» Prompt
All that is wanted is an exact copy of the lines below, starting at the one that contains "Correct the outline" and running to the end.

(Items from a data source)

--- START ---

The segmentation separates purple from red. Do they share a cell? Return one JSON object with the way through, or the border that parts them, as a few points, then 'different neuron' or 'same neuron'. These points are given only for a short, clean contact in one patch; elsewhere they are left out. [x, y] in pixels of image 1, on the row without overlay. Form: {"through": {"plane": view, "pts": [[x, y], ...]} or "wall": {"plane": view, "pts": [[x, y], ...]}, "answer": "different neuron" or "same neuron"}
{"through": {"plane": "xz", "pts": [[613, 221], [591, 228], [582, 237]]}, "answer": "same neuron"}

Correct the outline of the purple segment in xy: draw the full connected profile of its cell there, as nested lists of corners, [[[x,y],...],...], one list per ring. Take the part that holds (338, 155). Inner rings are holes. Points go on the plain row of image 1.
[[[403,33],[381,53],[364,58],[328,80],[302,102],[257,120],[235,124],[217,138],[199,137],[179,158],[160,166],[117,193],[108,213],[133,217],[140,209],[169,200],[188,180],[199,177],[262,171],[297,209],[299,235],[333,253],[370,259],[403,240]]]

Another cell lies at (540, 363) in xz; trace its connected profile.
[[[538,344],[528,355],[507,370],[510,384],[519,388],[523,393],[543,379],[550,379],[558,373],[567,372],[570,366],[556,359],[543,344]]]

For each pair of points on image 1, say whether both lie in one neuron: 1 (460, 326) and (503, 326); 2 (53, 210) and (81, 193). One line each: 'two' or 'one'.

--- END ---

» Written response
Correct the outline of the purple segment in xy: draw the full connected profile of its cell there, as nested lists of corners, [[[x,y],...],...], one list per ring. Take the part that holds (338, 155). Inner rings are holes. Points go on the plain row of image 1.
[[[403,33],[381,53],[364,58],[328,80],[302,102],[257,120],[235,124],[217,138],[199,137],[179,158],[160,166],[117,193],[108,213],[133,217],[140,209],[169,200],[188,180],[199,177],[262,171],[297,209],[299,235],[333,253],[370,259],[403,240]]]

Another cell lies at (540, 363) in xz; trace its connected profile.
[[[538,344],[528,355],[507,370],[510,384],[519,388],[523,393],[543,379],[550,379],[558,373],[567,372],[570,366],[556,359],[543,344]]]

For each pair of points on image 1, say whether both lie in one neuron: 1 (460, 326) and (503, 326); 2 (53, 210) and (81, 193). One line each: 'two' or 'one'.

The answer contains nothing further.